It’s been a few months since my last blog post and quite a bit has changed… I moved to the San Francisco Bay area and started a new job! Me and my dog Roscoe are slowly settling into life in the Peninsula. Although I miss a lot of things about LA, I’m getting used to the slower pace and enjoying endless trees and grass, the beautiful pond nearby, and our amazing Sunday Farmer’s Market. My current work, which focuses on food allergies, inspired me to make this healthy vegan recipe which is free of the top eight allergens: milk, eggs, peanuts, tree nuts, soy, fish, shellfish, and wheat.
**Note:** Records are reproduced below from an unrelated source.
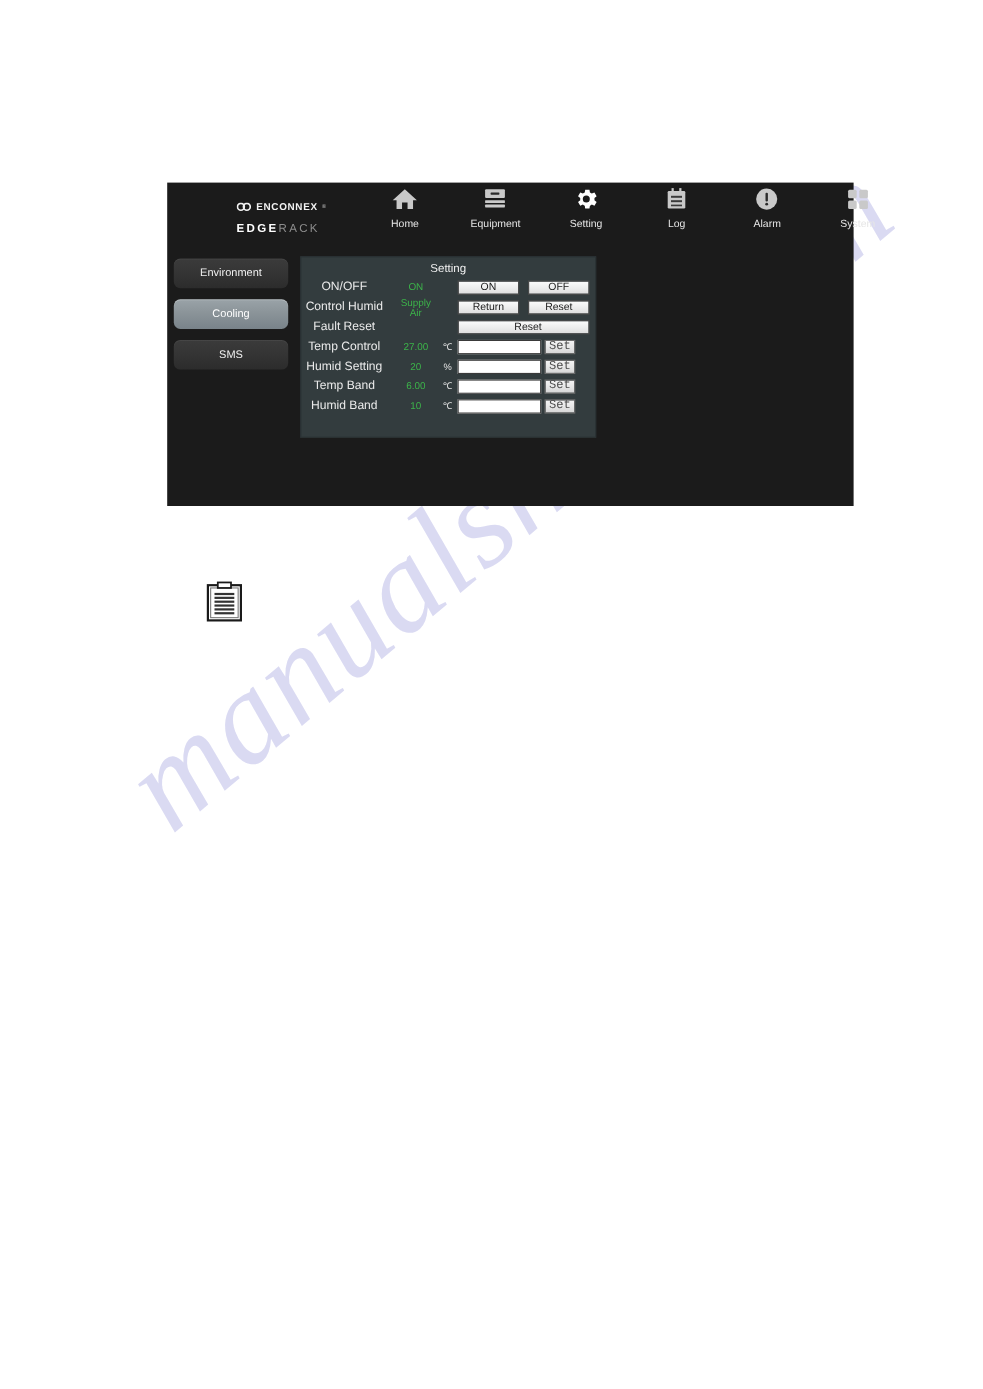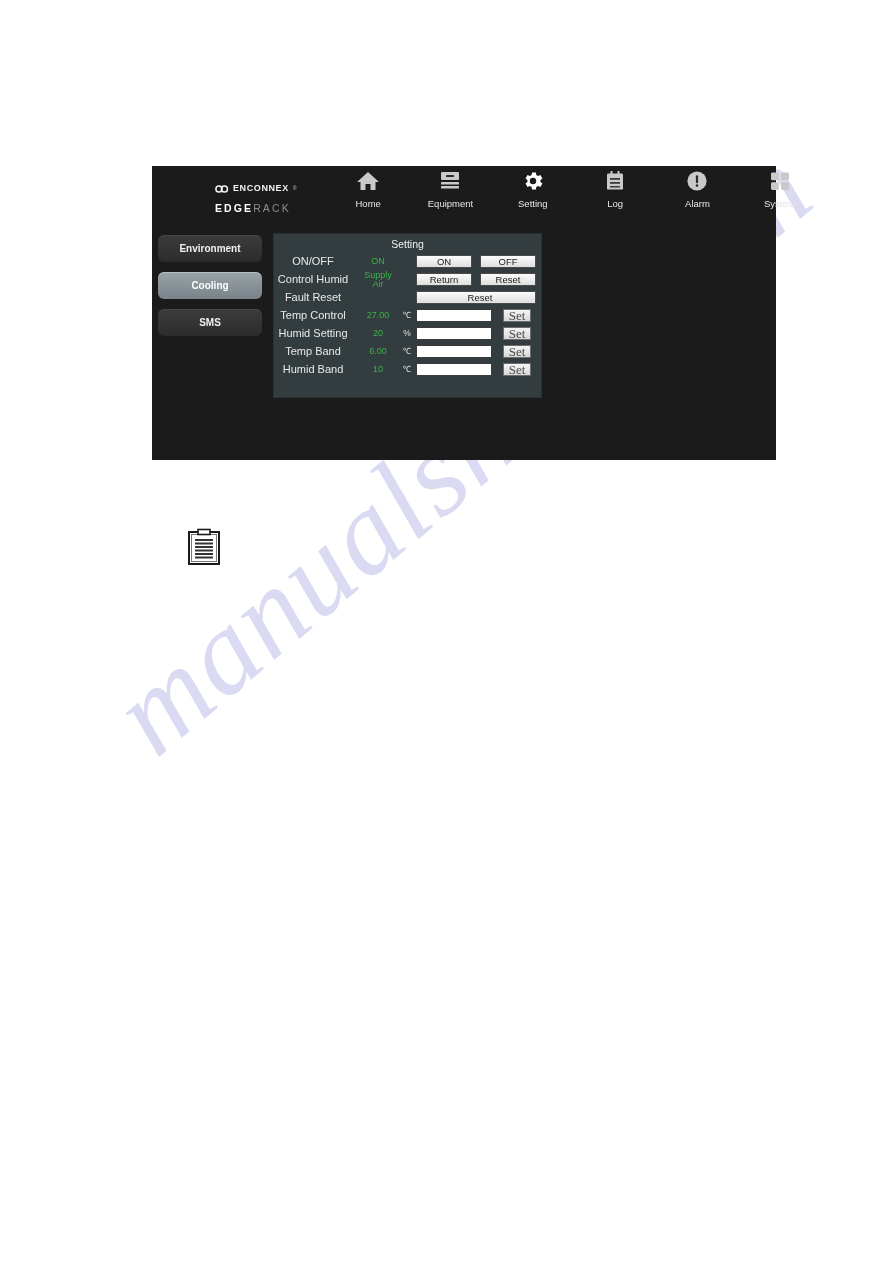--- a/index.html
+++ b/index.html
@@ -155,21 +155,20 @@
     border-radius: 6px;
     display: flex;
     align-items: center;
     justify-content: center;
     font-size: 10px;
     color: #f0f0f0;
     background: linear-gradient(180deg, #3b3b3b 0%, #343434 50%, #2c2c2c 100%);
     box-shadow: inset 0 1px 0 rgba(255,255,255,0.06);
     cursor: pointer;
     box-sizing: border-box;
-    font-weight: bold;
   }
   .sidebtn.active {
     background: linear-gradient(180deg, #9aa3a8 0%, #8b9499 45%, #79838a 100%);
     color: #ffffff;
     box-shadow: inset 0 1px 0 rgba(255,255,255,0.3);
   }
 
   
   .panel {
     position: absolute;
@@ -254,30 +253,30 @@
     width: 76px;
     height: 13px;
     background: #ffffff;
     border: 1px solid #3a3a3a;
     box-sizing: border-box;
     cursor: text;
   }
   .btn-set {
     width: 28px;
     height: 13px;
-    margin-left: 11px;
+    margin-left: 3px;
     background: linear-gradient(180deg, #f4f4f4 0%, #e4e4e4 60%, #d6d6d6 100%);
     border: 1px solid #6d6d6d;
     color: #4c4c4c;
-    font-size: 13px;
+    font-size: 11px;
     line-height: 11px;
     text-align: center;
     box-sizing: border-box;
     cursor: pointer;
-    font-family: Liberation Serif, serif;
+    font-family: Liberation Mono, monospace;
     padding: 0;
   }
 
   
   #doc-icon {
     position: absolute;
     left: 186px;
     top: 527px;
     width: 36px;
     height: 40px;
It took a few tries to get the consistency right, but the final product is delicious and doesn’t fall apart while you cook it. If you are allergic to wheat and nuts, skip the bun and vegan cheese and substitute with butter lettuce and hummus. For a spicy variation, try adding 1/4 tsp cumin, 1/4 tsp coriander, and 1/4 tsp cayenne to the mixture. I pan fried my burger patties but the air fryer would also be a quick and easy option. These burgers are quite filling because they are high in plant-based protein and fiber. I bought precooked beets because they are so quick and easy to add into any recipe. Beets contain antioxidants called betacyanins in their red pigment that help to decrease inflammation. You will need either a food processor or blender for this recipe. If you make Chickpea burgers, make sure to take pictures and tag @thefriendlyepicurean on Instagram, Facebook, and Twitter or Pin this recipe on Pinterest!
- 1 (15 oz) can chickpeas
- 2 small cooked beets
- 1/2 cup gluten free oats
- 2 tbs flaxseed powder
- 2 small cloves of garlic
- 1 tsp sea salt
- 1 tbs olive oil
- olive oil spray (for pan frying) Optional:
- 1 sliced avocado
- 1 small head of butter lettuce
- 1 small red onion
- 4 slices of vegan cheese
- 4 hamburger buns
- Vegan mayonnaise
Place chickpeas, beets, oats, flaxseed powder, garlic, salt, and olive oil in a food processor or blender and pulse until combined or mixture starts to ball up. Divide mixture into 4 parts and shape into 1/2 inch thick patties. Pan fry with olive oil spray until browned and crispy on each side.